Endothelial caveolin-1 loss is an important feature of pulmonary hypertension (PH); the rescue of caveolin-1 abrogates experimental PH. Recent studies in human PH suggest that the endothelial ...caveolin-1 loss is followed by an enhanced expression of caveolin-1 in smooth muscle cells (SMC) with subsequent neointima formation. In order to evaluate caveolin-1 expression in infants with PH, we examined the available clinical histories, hemodynamic data, and the expression of caveolin-1, PECAM-1, vWF, and smooth muscle α-actin in the lung biopsy/autopsy specimens obtained from infants with congenital heart disease (CHD, n = 8) and lung disease (n = 9). In CHD group, PH associated with increased pulmonary blood flow exhibited loss of endothelial caveolin-1 and PECAM-1 in pulmonary arteries; additional vWF loss was associated with enhanced expression of caveolin-1 in SMC. In the absence of PH, increased or decreased pulmonary blood flow did not disrupt endothelial caveolin-1, PECAM-1, or vWF; nor was there any enhanced expression of caveolin-1 in SMC. In Lung Disease + PH group, caveolin-1, PECAM-1, and vWF were well preserved in seven infants, and importantly, SMC in these arteries did not exhibit enhanced caveolin-1 expression.

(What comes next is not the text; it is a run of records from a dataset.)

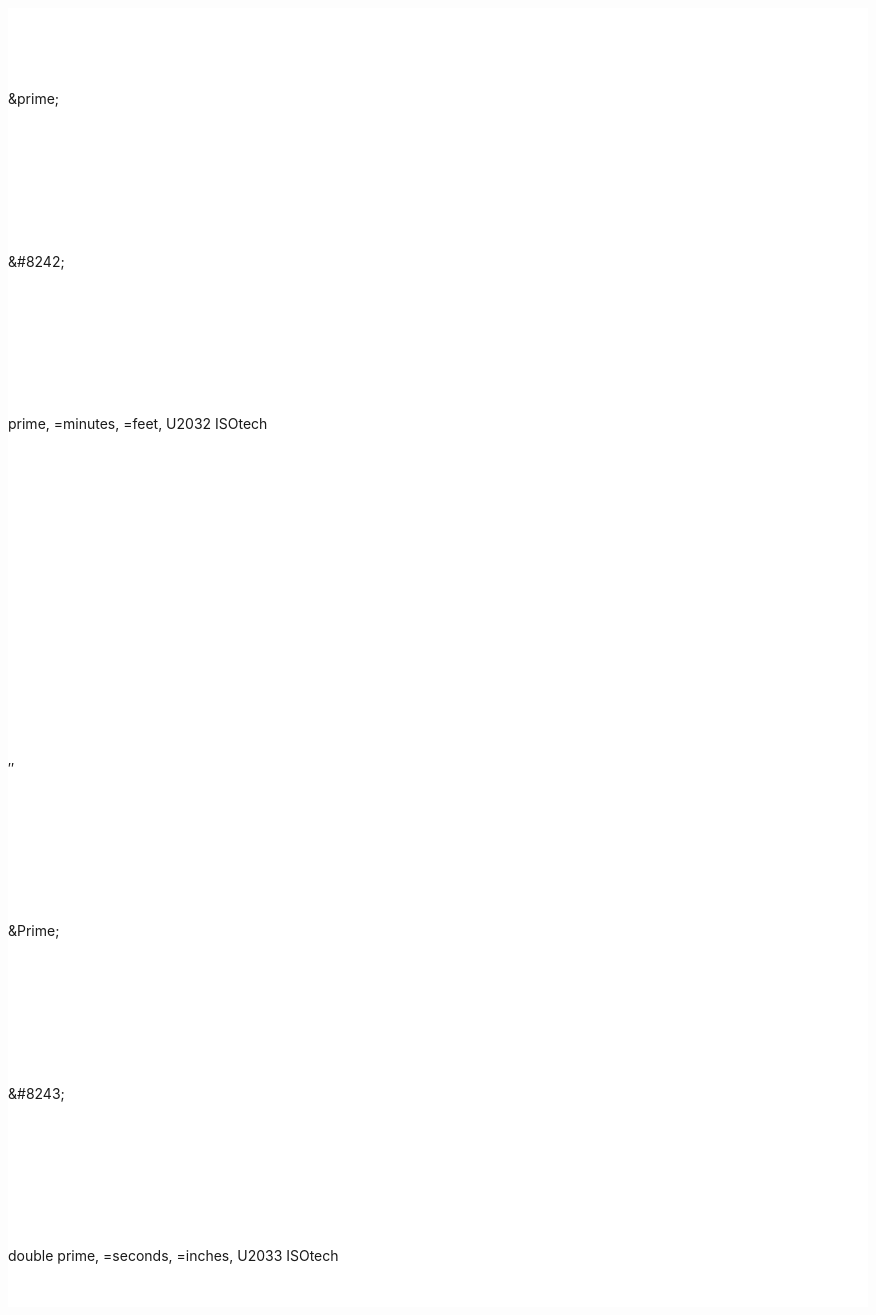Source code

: <br>
<br>
<TD><br>
<br>
&amp;prime;<br>
<br>
</TD><br>
<br>
<br>
<br>
<TD><br>
<br>
&amp;#8242;<br>
<br>
</TD><br>
<br>
<br>
<br>
<TD><br>
<br>
 prime, =minutes, =feet, U2032 ISOtech<br>
<br>
</TD><br>
<br>
<br>
<br>
</TR><br>
<br>
<br>
<br>
<br>
<TR><br>
<br>
<br>
<br>
<TD STYLE="font-family: 'Lucida sans Unicode';"><br>
<br>
&#8243;<br>
<br>
</TD><br>
<br>
<br>
<br>
<TD><br>
<br>
&amp;Prime;<br>
<br>
</TD><br>
<br>
<br>
<br>
<TD><br>
<br>
&amp;#8243;<br>
<br>
</TD><br>
<br>
<br>
<br>
<TD><br>
<br>
 double prime, =seconds, =inches, U2033 ISOtech<br>
<br>
</TD><br>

Two infants with associated inflammatory disease exhibited loss of endothelial caveolin-1 and PECAM-1; additional loss of vWF was accompanied by enhanced expression of caveolin-1 in SMC. Thus, associated flow-induced shear stress or inflammation, but not elevated pulmonary artery pressure alone, disrupts endothelial caveolin-1. Subsequent vWF loss, indicative of extensive endothelial damage is associated with enhanced expression of caveolin-1 in SMC, which may worsen the disease.